'It was a really joyous day': Peter Bott's SS Vega memories 80 years on
The second part of our special five-part series marking the 80th anniversary of the arrival of the SS Vega
Sophie Dulson meets Peter Bott from Guernsey, who shares his memories of the day he received his parcel
The Channel Islands are marking a special milestone anniversary: celebrating 80 years since the SS Vega docked in Jersey and Guernsey harbours to deliver thousands of precious Red Cross parcels.
From December 1944, the relief ship delivered more than 100,000 Red Cross parcels, helping to keep thousands alive during the Occupation.
Each package contained food, toiletries, and medical supplies to bolster islanders' diets who had to make do with very little during the German Occupation.
Across 2024, ITV Channel's Sophie Dulson interviewed five islanders who revisited their special memories of receiving their parcels.
The SS Vega's cargo
119,792 standard food parcels
4,200 diet supplement parcels for the ill
5.2 tons of salt
Four tons of soap
96,000 cigarettes
Medical and surgical supplies (equivalent to 1,850kg or 3,700lb)
A small quantity of clothing for children and babies
Peter Bott's story:
Peter Bott was a war baby. He grew up only knowing life under the Occupation and the hardship that came with it.
Peter says: "I never wore a pair of shoes until I was six years old, so my feet were like leather.

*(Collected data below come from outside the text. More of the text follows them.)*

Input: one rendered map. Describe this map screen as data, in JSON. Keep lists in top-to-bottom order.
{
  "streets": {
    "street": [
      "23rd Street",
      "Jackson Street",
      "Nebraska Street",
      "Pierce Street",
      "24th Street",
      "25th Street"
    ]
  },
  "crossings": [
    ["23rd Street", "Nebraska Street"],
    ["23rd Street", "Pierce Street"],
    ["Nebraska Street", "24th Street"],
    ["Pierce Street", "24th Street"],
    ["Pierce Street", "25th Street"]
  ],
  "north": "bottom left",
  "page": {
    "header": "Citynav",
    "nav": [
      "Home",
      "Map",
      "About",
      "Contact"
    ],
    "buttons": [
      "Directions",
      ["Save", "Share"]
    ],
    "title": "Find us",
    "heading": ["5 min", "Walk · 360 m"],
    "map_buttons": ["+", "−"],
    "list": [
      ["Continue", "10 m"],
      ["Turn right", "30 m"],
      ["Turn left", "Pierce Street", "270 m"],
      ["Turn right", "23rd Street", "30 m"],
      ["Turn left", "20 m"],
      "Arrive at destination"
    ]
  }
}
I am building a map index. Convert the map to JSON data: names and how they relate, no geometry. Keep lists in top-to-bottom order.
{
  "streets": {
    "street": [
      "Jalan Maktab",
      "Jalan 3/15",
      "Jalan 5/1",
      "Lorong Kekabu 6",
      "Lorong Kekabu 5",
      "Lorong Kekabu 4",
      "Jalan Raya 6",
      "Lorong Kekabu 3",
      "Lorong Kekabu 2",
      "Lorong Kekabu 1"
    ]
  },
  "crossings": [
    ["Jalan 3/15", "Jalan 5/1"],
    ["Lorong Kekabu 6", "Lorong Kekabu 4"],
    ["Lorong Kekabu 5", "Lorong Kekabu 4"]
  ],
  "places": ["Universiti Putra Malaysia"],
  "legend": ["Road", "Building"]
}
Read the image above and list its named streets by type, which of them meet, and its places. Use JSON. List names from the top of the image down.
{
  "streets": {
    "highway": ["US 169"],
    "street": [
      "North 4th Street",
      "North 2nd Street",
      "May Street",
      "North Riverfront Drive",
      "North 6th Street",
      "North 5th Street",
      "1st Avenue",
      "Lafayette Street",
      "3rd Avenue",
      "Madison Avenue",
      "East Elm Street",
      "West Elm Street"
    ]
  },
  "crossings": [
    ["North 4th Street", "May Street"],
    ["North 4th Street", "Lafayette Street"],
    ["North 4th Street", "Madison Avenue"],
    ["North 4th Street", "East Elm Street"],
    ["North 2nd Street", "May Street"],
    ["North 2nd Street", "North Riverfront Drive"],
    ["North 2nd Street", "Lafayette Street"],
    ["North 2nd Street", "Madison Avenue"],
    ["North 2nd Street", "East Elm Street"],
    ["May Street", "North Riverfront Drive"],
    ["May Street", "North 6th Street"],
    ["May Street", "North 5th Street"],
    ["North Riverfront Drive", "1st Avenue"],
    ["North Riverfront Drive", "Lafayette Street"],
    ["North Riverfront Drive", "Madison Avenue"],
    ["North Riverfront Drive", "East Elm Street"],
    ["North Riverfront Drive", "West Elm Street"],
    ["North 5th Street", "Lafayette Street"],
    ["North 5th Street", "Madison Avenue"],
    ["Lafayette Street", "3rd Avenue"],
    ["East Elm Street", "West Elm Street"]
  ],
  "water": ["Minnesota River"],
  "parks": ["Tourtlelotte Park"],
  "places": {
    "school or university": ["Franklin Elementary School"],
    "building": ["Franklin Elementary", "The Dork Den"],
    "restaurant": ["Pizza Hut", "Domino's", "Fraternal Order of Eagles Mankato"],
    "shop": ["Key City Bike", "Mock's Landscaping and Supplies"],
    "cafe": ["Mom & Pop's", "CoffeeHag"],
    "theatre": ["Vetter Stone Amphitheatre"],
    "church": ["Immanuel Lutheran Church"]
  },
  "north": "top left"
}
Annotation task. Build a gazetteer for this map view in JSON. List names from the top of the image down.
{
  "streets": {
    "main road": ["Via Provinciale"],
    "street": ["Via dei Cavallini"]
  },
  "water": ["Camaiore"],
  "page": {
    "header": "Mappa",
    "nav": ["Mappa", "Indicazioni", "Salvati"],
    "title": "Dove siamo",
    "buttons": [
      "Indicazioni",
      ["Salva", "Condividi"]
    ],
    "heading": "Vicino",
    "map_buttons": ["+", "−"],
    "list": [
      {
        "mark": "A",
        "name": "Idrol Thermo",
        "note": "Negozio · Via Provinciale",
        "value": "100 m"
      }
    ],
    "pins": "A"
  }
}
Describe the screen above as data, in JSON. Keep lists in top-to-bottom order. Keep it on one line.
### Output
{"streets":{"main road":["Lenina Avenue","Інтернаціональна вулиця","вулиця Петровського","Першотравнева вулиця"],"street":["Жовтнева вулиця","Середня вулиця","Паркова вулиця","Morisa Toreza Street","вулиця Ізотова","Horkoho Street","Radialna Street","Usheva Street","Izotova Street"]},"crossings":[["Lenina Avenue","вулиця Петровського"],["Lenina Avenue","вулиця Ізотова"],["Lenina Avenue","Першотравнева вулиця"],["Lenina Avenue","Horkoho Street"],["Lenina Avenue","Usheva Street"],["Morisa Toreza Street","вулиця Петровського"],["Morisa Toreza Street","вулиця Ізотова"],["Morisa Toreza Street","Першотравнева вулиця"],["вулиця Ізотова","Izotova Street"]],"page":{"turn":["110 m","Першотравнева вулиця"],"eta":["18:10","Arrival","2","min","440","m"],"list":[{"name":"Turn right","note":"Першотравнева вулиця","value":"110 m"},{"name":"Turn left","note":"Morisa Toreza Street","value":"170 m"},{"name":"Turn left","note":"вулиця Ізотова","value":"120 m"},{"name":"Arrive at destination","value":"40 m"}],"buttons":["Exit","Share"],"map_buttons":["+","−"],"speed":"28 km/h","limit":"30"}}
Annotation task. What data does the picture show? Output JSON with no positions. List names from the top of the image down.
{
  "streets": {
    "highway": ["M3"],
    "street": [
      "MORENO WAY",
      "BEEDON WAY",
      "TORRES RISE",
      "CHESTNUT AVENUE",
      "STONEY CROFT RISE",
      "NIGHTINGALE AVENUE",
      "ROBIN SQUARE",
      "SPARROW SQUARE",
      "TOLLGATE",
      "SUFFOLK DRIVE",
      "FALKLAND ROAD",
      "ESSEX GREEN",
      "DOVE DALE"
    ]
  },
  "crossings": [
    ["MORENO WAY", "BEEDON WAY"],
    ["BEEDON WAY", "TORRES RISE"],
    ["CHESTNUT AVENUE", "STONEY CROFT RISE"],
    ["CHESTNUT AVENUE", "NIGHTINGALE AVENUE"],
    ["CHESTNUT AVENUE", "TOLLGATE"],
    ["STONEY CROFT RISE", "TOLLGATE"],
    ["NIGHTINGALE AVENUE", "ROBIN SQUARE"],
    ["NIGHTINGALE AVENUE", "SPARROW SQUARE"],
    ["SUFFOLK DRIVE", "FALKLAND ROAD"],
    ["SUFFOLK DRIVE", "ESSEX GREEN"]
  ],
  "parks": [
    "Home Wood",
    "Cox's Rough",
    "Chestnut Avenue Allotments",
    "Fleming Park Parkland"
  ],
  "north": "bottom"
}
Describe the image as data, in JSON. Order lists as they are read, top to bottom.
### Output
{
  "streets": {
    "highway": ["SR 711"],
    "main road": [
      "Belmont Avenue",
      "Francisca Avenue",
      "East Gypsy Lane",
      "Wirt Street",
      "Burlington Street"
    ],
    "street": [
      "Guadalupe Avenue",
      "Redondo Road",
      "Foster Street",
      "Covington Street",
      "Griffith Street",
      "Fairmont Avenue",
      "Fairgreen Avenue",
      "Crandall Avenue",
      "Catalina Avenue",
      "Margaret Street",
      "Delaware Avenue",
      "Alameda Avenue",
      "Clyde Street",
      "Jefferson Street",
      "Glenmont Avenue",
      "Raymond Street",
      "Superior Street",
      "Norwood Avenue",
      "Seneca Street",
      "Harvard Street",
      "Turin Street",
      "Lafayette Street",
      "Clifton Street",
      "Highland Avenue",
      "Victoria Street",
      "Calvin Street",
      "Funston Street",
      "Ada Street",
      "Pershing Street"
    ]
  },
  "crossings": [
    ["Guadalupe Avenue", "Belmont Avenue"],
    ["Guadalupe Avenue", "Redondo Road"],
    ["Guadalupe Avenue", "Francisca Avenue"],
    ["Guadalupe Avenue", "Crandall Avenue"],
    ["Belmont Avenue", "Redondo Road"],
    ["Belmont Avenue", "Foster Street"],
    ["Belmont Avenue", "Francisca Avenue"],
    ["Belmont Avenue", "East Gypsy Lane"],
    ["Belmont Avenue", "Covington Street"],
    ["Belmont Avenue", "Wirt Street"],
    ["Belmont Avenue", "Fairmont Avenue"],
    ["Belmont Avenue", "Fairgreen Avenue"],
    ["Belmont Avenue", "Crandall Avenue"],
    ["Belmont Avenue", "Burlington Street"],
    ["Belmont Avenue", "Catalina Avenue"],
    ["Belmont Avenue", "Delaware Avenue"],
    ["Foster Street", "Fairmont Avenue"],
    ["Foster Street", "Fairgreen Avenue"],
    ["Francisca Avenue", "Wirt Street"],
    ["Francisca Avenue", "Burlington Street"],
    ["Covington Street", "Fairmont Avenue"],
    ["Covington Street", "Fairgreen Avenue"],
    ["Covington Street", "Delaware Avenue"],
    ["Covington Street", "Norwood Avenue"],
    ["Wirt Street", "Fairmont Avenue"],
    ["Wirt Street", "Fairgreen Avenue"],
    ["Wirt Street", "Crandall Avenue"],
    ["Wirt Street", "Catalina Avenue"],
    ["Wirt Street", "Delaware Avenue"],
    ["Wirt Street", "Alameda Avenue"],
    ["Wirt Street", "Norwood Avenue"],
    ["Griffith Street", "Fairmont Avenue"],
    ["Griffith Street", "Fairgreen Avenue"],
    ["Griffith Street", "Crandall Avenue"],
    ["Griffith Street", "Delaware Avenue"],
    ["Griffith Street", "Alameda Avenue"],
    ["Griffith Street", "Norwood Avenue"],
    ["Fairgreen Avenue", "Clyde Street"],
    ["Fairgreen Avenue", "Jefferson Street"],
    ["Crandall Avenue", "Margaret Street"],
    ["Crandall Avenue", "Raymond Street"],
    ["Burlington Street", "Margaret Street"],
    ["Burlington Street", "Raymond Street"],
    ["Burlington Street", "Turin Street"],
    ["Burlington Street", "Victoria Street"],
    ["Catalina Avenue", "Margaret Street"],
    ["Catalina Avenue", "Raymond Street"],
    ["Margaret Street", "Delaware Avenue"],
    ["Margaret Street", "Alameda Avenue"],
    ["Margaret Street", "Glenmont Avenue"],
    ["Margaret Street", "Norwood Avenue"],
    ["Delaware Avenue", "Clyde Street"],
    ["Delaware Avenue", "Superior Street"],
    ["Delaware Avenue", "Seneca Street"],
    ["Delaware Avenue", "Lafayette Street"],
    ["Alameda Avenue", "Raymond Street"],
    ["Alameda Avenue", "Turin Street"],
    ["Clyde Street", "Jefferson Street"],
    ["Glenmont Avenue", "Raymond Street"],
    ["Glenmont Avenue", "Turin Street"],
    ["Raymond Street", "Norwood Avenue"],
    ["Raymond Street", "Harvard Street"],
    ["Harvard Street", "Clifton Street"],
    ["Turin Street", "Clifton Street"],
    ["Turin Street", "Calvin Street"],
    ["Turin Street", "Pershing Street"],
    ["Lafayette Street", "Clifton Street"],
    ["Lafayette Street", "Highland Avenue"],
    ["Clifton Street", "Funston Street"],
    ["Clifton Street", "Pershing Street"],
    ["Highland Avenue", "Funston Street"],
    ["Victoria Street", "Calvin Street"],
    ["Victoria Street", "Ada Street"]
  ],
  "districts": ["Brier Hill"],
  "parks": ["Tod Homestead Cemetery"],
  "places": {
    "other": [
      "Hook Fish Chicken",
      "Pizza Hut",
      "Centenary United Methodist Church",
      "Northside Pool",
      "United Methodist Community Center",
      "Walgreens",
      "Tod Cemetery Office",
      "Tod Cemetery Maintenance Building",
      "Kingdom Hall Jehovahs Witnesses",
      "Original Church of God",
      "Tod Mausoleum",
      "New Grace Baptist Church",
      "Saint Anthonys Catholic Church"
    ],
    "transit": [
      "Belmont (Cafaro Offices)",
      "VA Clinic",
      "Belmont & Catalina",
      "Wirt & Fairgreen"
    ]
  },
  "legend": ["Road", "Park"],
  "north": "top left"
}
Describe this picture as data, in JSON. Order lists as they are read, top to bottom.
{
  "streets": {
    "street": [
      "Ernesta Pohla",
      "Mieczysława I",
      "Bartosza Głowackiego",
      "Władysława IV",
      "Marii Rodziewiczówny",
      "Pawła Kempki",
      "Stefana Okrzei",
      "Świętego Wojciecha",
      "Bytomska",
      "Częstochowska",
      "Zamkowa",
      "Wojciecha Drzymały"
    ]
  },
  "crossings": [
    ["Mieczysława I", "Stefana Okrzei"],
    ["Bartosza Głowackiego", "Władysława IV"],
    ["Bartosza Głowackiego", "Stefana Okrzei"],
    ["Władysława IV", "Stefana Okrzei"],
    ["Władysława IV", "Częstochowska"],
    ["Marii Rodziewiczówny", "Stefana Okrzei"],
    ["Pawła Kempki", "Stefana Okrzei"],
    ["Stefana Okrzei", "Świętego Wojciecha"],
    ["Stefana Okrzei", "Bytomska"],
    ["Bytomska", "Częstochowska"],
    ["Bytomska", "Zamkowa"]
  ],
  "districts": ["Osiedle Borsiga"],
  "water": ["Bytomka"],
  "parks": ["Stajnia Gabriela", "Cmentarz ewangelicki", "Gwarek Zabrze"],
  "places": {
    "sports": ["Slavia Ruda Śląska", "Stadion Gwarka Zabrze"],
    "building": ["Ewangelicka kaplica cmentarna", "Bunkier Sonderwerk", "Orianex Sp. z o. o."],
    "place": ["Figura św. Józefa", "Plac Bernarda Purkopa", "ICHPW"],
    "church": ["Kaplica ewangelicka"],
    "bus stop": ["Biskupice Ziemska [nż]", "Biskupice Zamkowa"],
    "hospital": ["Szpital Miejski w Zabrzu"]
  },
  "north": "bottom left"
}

"I walked for six years without any shoes on and when we did, we had bits of leather and bits of cardboard cut up and strapped on our feet."
Peter and his other siblings grew up with very little, and what they did have was always shared amongst them.
He says: "The whole family used to have a bath in one of the old tin baths and if we could find some wood and light a fire, we would warm some water up and all have a turn each.
"My sister would go in first, then by age; my elder brother, then me, then my two younger brothers.
"We all shared a bath of water which was - by the time we all got in - pretty smelly and grubby."
Food was also scarce, leaving Peter and one of his brothers with no choice but to beg from the Germans.
Peter recalls: "We didn't actually speak to them because we couldn't speak German and most of the young Germans never spoke English but they knew what we were there for.
"Holding our hands out and pointing to your tongue, they knew what we were after.
"If we had a little drop of soup or perhaps a few bones, they would be rushed back to my mother and my mother would try and make something with what we had."
Towards the end of the war, the average Channel Islander consumed as little as 900 calories a day.
Peter describes: "You were desperate to get food and you just ate what you could to keep going but it's very difficult to say what you actually felt like.
"You're desperate to have something but you've got to get used to the fact you've got nothing to eat - that's how life went on."
But little did Peter know, the greatest gift of all was on its way to Guernsey. He was almost five when the SS Vega docked into St Peter Port harbour on 27 December 1944.
For Peter, it was a day he'll never forget, as he explains: "That day was absolutely unbelievable. I mean people had been shut up for five years and yet on that day flags appeared - Union Jacks appeared.
"Everybody went absolutely mad. It was a really, really joyous day."
What did the Red Cross parcels contain?
The Canadian parcels contained:
5oz Chocolate, 12oz Biscuits, 3oz Sardines, 16oz Milk powder, 6oz Prunes, 8oz Salmon, 12oz Corned beef, 7oz Raisins, 8oz Sugar, 4oz Tea, 4oz Cheese, 16oz Marmalade, 16oz Butter, 10oz Spam, 3oz Soap and 1oz Pepper and salt
And the parcels from New Zealand held:
4oz Tea, 16oz Corned mutton, 12oz Lamb and green peas, 6oz Chocolate, 16oz Butter, 16oz Coffee and milk, 6oz Sugar, 7oz Peas, 14oz Jam, 16oz Honey, 12oz Cheese and 6oz Raisins
Peter says: "Everybody was handed out these packets of goodies and we didn't know what we were going to find in it.
"Having never seen a piece of chocolate, it was unbelievable to have something sweet in your mouth that you could actually chew and swallow.
"It was really out of this world and something you couldn't believe."
80 years since Peter received his Red Cross parcel, that sense of disbelief is still palpable.
He concludes: "I think the Vega really saved a lot of people and without it, I think Guernsey would have lost a lot of its people in the years following the Occupation.
"It was only [the parcels] that sustained them when the Occupation was over."